### [Task statement]
All entries below must be retyped exactly, though pictures are to be skipped.

### [Records for this exercise]
• • •

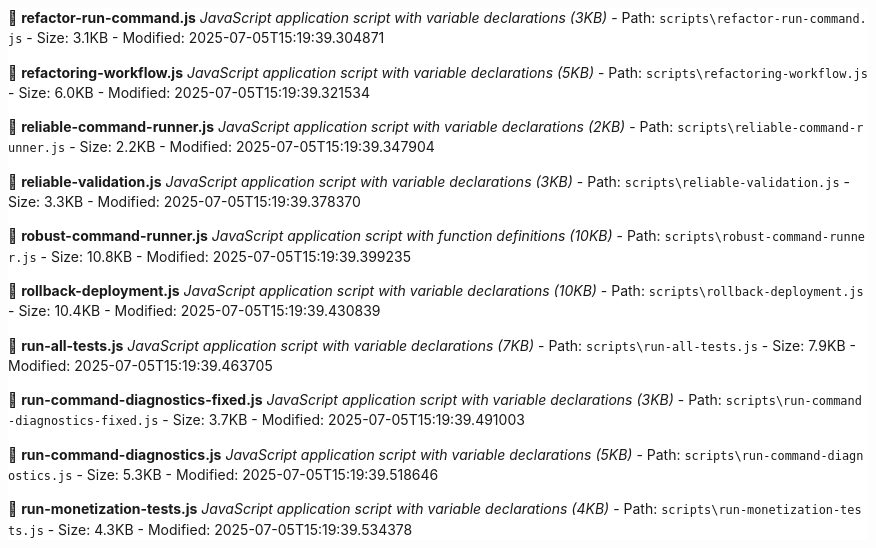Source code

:   📄 **refactor-run-command.js**
     *JavaScript application script with variable declarations (3KB)*
     - Path: `scripts\refactor-run-command.js`
     - Size: 3.1KB
     - Modified: 2025-07-05T15:19:39.304871

  📄 **refactoring-workflow.js**
     *JavaScript application script with variable declarations (5KB)*
     - Path: `scripts\refactoring-workflow.js`
     - Size: 6.0KB
     - Modified: 2025-07-05T15:19:39.321534

  📄 **reliable-command-runner.js**
     *JavaScript application script with variable declarations (2KB)*
     - Path: `scripts\reliable-command-runner.js`
     - Size: 2.2KB
     - Modified: 2025-07-05T15:19:39.347904

  📄 **reliable-validation.js**
     *JavaScript application script with variable declarations (3KB)*
     - Path: `scripts\reliable-validation.js`
     - Size: 3.3KB
     - Modified: 2025-07-05T15:19:39.378370

  📄 **robust-command-runner.js**
     *JavaScript application script with function definitions (10KB)*
     - Path: `scripts\robust-command-runner.js`
     - Size: 10.8KB
     - Modified: 2025-07-05T15:19:39.399235

  📄 **rollback-deployment.js**
     *JavaScript application script with variable declarations (10KB)*
     - Path: `scripts\rollback-deployment.js`
     - Size: 10.4KB
     - Modified: 2025-07-05T15:19:39.430839

  📄 **run-all-tests.js**
     *JavaScript application script with variable declarations (7KB)*
     - Path: `scripts\run-all-tests.js`
     - Size: 7.9KB
     - Modified: 2025-07-05T15:19:39.463705

  📄 **run-command-diagnostics-fixed.js**
     *JavaScript application script with variable declarations (3KB)*
     - Path: `scripts\run-command-diagnostics-fixed.js`
     - Size: 3.7KB
     - Modified: 2025-07-05T15:19:39.491003

  📄 **run-command-diagnostics.js**
     *JavaScript application script with variable declarations (5KB)*
     - Path: `scripts\run-command-diagnostics.js`
     - Size: 5.3KB
     - Modified: 2025-07-05T15:19:39.518646

  📄 **run-monetization-tests.js**
     *JavaScript application script with variable declarations (4KB)*
     - Path: `scripts\run-monetization-tests.js`
     - Size: 4.3KB
     - Modified: 2025-07-05T15:19:39.534378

• • •

### [Answer box]
Source code

:   📄 **refactor-run-command.js**
     *JavaScript application script with variable declarations (3KB)*
     - Path: `scripts\refactor-run-command.js`
     - Size: 3.1KB
     - Modified: 2025-07-05T15:19:39.304871

  📄 **refactoring-workflow.js**
     *JavaScript application script with variable declarations (5KB)*
     - Path: `scripts\refactoring-workflow.js`
     - Size: 6.0KB
     - Modified: 2025-07-05T15:19:39.321534

  📄 **reliable-command-runner.js**
     *JavaScript application script with variable declarations (2KB)*
     - Path: `scripts\reliable-command-runner.js`
     - Size: 2.2KB
     - Modified: 2025-07-05T15:19:39.347904

  📄 **reliable-validation.js**
     *JavaScript application script with variable declarations (3KB)*
     - Path: `scripts\reliable-validation.js`
     - Size: 3.3KB
     - Modified: 2025-07-05T15:19:39.378370

  📄 **robust-command-runner.js**
     *JavaScript application script with function definitions (10KB)*
     - Path: `scripts\robust-command-runner.js`
     - Size: 10.8KB
     - Modified: 2025-07-05T15:19:39.399235

  📄 **rollback-deployment.js**
     *JavaScript application script with variable declarations (10KB)*
     - Path: `scripts\rollback-deployment.js`
     - Size: 10.4KB
     - Modified: 2025-07-05T15:19:39.430839

  📄 **run-all-tests.js**
     *JavaScript application script with variable declarations (7KB)*
     - Path: `scripts\run-all-tests.js`
     - Size: 7.9KB
     - Modified: 2025-07-05T15:19:39.463705

  📄 **run-command-diagnostics-fixed.js**
     *JavaScript application script with variable declarations (3KB)*
     - Path: `scripts\run-command-diagnostics-fixed.js`
     - Size: 3.7KB
     - Modified: 2025-07-05T15:19:39.491003

  📄 **run-command-diagnostics.js**
     *JavaScript application script with variable declarations (5KB)*
     - Path: `scripts\run-command-diagnostics.js`
     - Size: 5.3KB
     - Modified: 2025-07-05T15:19:39.518646

  📄 **run-monetization-tests.js**
     *JavaScript application script with variable declarations (4KB)*
     - Path: `scripts\run-monetization-tests.js`
     - Size: 4.3KB
     - Modified: 2025-07-05T15:19:39.534378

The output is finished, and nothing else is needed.